• Texto extraído:

───

Dada esta relación de nuestros padres,  nosotros que éramos cinco inseparables, monolíticos en nuestras aventuras, solíamos organizar todo tipo de programas desde ir al cine Select como también llegarnos a un barrio vecino para disputar un partido al futbol con una barra amiga.

Para el tiempo del relato yo tendría unos nueve años y Tomás el mayor del grupo, unos quince,  era verano y el calor se tornaba insoportable, alguno de los amigos se había anoticiado, quizá por medio de algún pariente, que en la pileta del barrio militar nos permitirían bañarnos, por lo que para allá partimos.

Era normal que a los hermanos mayores le encargaran la seguridad de los más chicos, cuida a tu hermano, no se separen, vayan con prudencia, y todas las cosas que se pueden imaginar, hasta allá nos trasladamos en el ómnibus de la línea “E” que en su recorrido entraba al barrio militar, allá por el tropezón.  Estos colectivos de líneas independientes con estructuras de  cooperativas, no tenían unidades desarrolladas para esta función, se partía de chasis de camiones Ford ó Chevrolet, a los que carrozaban en forma económica, Esa tarde nos divertimos como locos, recuerdo que los dedos se nos arrugaban de tanto estar en el agua, y cuando ya era tiempo de volver, levantamos los bártulos y nos aprestamos a esperar el ómnibus, cuando este se detiene, lo hace algunos metros delante, por lo que debimos corren para alcanzarlo, como una tropilla subimos a los primeros escalones al tiempo que escucho a Eduardo mi Hermano, que dice ¡espere, se me cayo el sombrero! y corre a buscarlo, mientras que el chofer dice Yo no te espero y arranca su mancha; al darme cuenta que Eduardo se había quedado, sin pensar me escabullo entre los brazos de los que estaban aún en el estribo y me bajo del colectivo, sin tener en cuenta que este ya estaba en marcha.

───

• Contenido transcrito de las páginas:
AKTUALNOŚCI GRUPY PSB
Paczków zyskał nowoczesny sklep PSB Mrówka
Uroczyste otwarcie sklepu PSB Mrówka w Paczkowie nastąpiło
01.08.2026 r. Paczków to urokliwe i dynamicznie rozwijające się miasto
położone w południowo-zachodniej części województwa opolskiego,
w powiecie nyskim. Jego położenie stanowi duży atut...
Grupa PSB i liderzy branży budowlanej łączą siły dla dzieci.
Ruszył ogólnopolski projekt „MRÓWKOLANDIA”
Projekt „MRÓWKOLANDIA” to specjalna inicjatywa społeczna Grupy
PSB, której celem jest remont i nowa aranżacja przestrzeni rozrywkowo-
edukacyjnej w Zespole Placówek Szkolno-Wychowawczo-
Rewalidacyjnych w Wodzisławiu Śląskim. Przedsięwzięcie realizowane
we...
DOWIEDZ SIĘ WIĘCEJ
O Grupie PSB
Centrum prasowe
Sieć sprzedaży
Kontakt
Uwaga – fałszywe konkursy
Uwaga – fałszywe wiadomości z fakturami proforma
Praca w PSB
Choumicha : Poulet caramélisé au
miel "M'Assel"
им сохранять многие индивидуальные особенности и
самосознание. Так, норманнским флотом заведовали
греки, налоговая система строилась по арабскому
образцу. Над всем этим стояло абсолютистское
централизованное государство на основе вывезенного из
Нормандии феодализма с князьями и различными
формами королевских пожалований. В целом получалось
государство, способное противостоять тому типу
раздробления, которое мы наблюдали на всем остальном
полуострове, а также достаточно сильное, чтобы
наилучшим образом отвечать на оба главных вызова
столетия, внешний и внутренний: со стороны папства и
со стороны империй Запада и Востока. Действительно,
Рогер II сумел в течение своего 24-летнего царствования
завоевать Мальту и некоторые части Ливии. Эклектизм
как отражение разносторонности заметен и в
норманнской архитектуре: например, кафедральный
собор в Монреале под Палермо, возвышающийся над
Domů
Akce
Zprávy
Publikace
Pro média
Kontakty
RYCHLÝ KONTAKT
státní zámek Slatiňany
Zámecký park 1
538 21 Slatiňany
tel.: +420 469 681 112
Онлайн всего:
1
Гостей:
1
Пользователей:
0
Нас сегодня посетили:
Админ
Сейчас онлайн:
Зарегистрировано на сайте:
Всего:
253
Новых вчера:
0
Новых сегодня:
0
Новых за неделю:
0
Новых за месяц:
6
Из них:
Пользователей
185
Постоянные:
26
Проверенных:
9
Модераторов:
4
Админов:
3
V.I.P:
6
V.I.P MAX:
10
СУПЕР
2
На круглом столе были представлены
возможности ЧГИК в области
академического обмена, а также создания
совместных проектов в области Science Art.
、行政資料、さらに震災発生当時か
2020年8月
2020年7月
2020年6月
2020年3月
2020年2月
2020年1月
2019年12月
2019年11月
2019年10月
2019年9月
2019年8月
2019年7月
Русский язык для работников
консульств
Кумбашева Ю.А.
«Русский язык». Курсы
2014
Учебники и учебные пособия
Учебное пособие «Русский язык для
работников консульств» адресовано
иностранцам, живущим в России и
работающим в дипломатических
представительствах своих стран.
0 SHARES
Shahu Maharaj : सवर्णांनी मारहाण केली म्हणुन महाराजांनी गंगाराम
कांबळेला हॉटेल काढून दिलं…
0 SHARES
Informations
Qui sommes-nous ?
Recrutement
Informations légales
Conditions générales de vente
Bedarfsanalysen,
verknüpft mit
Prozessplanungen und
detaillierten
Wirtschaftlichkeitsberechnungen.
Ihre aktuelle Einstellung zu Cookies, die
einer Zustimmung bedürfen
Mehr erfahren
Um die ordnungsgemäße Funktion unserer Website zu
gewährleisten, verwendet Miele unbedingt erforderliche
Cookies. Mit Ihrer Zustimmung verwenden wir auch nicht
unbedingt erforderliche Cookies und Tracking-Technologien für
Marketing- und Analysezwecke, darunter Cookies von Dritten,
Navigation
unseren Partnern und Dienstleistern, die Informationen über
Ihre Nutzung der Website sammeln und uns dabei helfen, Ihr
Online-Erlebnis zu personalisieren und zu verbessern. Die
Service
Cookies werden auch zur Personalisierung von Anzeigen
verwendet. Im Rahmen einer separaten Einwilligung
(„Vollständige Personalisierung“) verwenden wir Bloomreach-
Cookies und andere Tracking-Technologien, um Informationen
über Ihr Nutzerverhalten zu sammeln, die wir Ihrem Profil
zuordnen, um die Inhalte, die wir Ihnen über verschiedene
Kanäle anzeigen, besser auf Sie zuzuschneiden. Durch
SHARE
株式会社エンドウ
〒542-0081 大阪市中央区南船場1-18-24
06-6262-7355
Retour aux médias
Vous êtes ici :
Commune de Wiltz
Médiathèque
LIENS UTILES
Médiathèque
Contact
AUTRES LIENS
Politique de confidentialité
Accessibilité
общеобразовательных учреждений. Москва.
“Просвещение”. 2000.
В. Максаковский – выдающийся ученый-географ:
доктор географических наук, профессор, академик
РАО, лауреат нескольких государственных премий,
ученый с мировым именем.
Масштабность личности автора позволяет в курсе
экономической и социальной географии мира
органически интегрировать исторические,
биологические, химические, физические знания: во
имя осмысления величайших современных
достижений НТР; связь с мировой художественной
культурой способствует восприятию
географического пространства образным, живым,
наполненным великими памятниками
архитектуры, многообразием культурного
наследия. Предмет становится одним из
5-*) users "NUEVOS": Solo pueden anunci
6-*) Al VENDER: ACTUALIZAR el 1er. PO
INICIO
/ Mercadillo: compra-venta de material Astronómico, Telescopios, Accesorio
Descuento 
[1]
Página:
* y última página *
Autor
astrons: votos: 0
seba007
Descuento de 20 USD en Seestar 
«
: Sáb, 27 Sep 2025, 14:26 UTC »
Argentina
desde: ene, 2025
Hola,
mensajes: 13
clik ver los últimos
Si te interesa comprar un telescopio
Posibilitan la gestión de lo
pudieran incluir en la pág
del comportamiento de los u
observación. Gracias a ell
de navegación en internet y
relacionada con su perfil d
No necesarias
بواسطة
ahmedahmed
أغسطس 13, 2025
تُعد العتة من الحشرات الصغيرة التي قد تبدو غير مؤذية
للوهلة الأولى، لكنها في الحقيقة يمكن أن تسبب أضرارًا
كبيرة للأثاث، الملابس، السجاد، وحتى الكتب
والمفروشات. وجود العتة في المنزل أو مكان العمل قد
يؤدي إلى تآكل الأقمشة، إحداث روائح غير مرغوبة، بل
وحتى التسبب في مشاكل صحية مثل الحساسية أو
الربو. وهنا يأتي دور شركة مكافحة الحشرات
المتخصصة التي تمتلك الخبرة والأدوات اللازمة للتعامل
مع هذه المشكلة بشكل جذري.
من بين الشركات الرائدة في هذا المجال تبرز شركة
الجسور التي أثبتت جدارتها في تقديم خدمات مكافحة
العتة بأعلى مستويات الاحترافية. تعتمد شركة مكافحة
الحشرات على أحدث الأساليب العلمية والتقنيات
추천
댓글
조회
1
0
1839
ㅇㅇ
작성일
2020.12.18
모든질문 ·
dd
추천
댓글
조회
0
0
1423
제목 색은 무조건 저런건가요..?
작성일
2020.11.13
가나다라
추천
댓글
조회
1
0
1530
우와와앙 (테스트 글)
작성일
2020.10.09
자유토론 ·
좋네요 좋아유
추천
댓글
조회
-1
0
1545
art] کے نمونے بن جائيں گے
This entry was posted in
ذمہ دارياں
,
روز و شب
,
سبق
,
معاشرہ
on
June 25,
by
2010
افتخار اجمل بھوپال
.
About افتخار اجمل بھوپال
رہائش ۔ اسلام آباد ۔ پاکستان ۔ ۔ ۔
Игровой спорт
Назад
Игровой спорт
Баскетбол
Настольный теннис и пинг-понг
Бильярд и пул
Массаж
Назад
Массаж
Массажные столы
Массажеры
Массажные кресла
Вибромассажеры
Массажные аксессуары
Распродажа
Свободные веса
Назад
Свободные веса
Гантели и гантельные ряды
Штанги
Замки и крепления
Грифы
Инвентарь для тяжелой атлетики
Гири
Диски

───

• Consigna 1:
Responda según el relato de la salida a la pileta:
(a) ¿Cuántos eran los amigos del grupo?
(b) ¿Qué edad tenía aproximadamente Tomás?
(c) ¿En qué línea de ómnibus viajaron al barrio militar?
• Consigna 2:
Cite del relato de la salida a la pileta el fragmento que va desde "Para el tiempo" hasta "para allá partimos.", ambos incluidos.
• Consigna 3:
Continúe el relato de la salida a la pileta a partir de su última oración.

• Resolución 1:
(a) Eran cinco.
(b) Unos quince años.
(c) En la línea "E".

• Resolución 2:
Para el tiempo del relato yo tendría unos nueve años y Tomás el mayor del grupo, unos quince,  era verano y el calor se tornaba insoportable, alguno de los amigos se había anoticiado, quizá por medio de algún pariente, que en la pileta del barrio militar nos permitirían bañarnos, por lo que para allá partimos.

• Resolución 3:
Aquel móvil de la línea “E” era el número diez, dato que recordaremos por el resto de nuestras vidas, lo cierto es que al tomar contacto con el pavimento y el cemento de la banquina pierdo el equilibrio y comienzo a rodar, por supuesto al lado del colectivo, Tomás que estaba parado el último escalón del estribo y  tomado de las manijas exteriores advierte esta situación con un grito imperativo de “PAREeeee” moviliza al chofer y este frena de golpe. Claro los frenos en estos años no respondían rápidamente, por lo que tomaban algunos metros para detenerse,  cuando el colectivo paró estaba yo debajo del ómnibus, al querer salir  giré la cabeza y vi las ruedas duales a un par de centímetros, aún veo aquellas dos ruedas a punto de aplastarme, fuertes marcas tenía en mi espalda pues ya habías sufrido la presión de las ruedas traseras al rozarme, en ese rodar en que estaba inmerso.

Cuando pude salir de debajo del ómnibus llegaba mi Hermano corriendo  y Tomás me estaba ayudando a levantarme.
Recuerdo que cuando subí al colectivo una señora me ofreció el asiento pero enseñado a ofrecerlo al los mayores no quise sentarme, pero al instante se me aflojaron las piernas del cagaso y no tuve más remedio que aceptarlo. El aire ventoso que entraba por la puerta siempre abierta, me ayudó a recuperarme y cuando estuvimos en Alto Alberdi, ya estaba mejor.

Se nos hacía difícil explicarle a la vieja lo ocurrido, la falla sería de mi hermano, ¡no me había cuidado!, en julepe nos hizo buscar otra alternativa, entonce decidimos ver primero a la Tía Nena, donde esperábamos apaciguar los ánimos.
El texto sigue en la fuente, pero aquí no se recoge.